In our study, iron deficiency increased the risk of developing anaemia. This is consistent with the fact that iron is needed for erythropoiesis and that failure to meet the body’s demand for iron can lead to iron-restricted erythropoiesis. Inadequate iron supply can result from either nutritional iron deficiency or iron restriction during infection and inflammation [31]. Iron deficiency has long been assumed to contribute to approximately 50% of anaemia cases globally [32]; however, a study conducted across a range of countries with varying rankings on the Human Development Index showed that only approximately one quarter of anaemia cases were associated with iron deficiency, while the rest had other aetiologies. We found that in underprivileged neighbourhoods of Antananarivo, iron deficiency and gut inflammation were associated with the occurrence of anaemia.

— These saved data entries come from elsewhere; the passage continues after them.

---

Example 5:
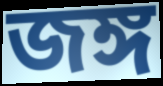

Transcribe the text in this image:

জঙ্গ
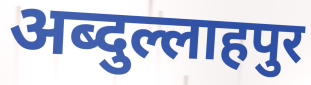
अब्दुल्लाहपुर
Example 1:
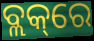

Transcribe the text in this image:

ବ୍ଲକ୍‌ରେ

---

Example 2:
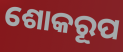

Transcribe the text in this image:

ଶୋକରୂପ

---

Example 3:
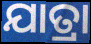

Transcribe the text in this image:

ଯାତ୍ରା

These results suggest that local inflammation may cause gastrointestinal malabsorption of iron [33] and subsequently lead to anaemia.

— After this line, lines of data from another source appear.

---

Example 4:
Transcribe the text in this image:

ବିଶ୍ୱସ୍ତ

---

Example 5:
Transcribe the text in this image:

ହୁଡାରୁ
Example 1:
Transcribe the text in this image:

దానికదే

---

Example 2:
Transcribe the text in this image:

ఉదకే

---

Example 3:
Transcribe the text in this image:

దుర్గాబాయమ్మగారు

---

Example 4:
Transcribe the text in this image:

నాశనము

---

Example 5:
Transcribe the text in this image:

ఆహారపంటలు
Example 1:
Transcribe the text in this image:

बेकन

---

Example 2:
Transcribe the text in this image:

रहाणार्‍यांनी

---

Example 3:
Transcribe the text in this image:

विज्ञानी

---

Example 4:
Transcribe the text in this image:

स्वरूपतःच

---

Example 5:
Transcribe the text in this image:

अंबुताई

We found a proportion of 24.4% of children with anaemia, a value that is 50% lower than the national prevalence of the disease. This difference might be explained by the particular characteristics of the study population, as we assessed a group of children who lived in an underprivileged area and were specifically selected according to their nutritional status. There might thus be a bias in our study compared to the estimate of anaemia prevalence nationwide, which was determined using a representative sample. Our study was conducted in an underprivileged area in which many nutritional interventions (distribution of meals and flour, sensitization, and other interventions) are conducted, and this could have led to an improvement in the children’s diets that influenced their Hb levels.

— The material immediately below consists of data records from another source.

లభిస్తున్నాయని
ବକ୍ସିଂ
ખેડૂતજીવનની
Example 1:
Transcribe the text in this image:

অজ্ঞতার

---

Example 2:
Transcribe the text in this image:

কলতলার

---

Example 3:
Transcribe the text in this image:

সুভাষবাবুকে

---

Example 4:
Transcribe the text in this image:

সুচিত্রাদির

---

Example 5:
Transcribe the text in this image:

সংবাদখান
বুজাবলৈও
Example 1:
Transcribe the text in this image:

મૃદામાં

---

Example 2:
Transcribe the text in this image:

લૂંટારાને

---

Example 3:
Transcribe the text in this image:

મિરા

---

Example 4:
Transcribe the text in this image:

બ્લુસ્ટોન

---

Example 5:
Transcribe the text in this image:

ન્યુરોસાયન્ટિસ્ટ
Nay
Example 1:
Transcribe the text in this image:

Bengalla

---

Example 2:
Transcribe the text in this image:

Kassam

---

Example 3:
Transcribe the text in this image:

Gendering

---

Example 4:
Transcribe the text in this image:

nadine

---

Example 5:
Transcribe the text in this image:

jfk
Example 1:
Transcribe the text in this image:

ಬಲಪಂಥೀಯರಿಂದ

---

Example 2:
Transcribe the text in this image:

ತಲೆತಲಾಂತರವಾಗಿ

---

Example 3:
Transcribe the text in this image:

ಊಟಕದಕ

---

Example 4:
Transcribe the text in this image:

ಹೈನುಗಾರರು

Our findings have implications for strengthening the existing public health and nutrition efforts in Madagascar intended to benefit children living in underprivileged urban areas. Under the third nutrition plan for 2017 to 2021 (Plan National d’Action pour la Nutrition PNAN III 2017–2021) [34], numerous interventions to improve maternal and child nutrition have been planned; they include activities that will reduce the prevalence of anaemia and micronutrient deficiency (mainly iron) in children under five, such as iron supplementation, deworming, malaria prevention during pregnancy and promotion of home food fortification (provision of multiple micronutrient powders (MNPs)). According to our results, the current strategies should be combined with the prevention and treatment of infectious diseases that might lead to inflammation, such as parasitic infections, which are very common in our population study. This could be accomplished by promotion of WASH activities, deworming, and other interventions. These combined strategies will address all the factors associated with anaemia and will optimize iron intervention efforts, as iron deficiency is known to be multifactorial.

Our study has several limitations. The study population is not representative of the entire population of Antananarivo, the capital city; however, the results do illustrate the anaemia situation in underprivileged areas of Antananarivo, which represents approximately 20% of the total population of the city. Some data, such as disease history and history of acute malnutrition, might have introduced recall bias; thus, we limited our survey of disease history to inquiring about serious illnesses that required hospitalization (for diarrhoea or respiratory disease) in the year prior to the study. Nevertheless, the findings of this study will enable public health decision-makers to improve their policy actions to fight anaemia. Such policy actions should be focused on decreasing the burden of infectious diseases and on improving young children’s dietary quality and micronutrient intake.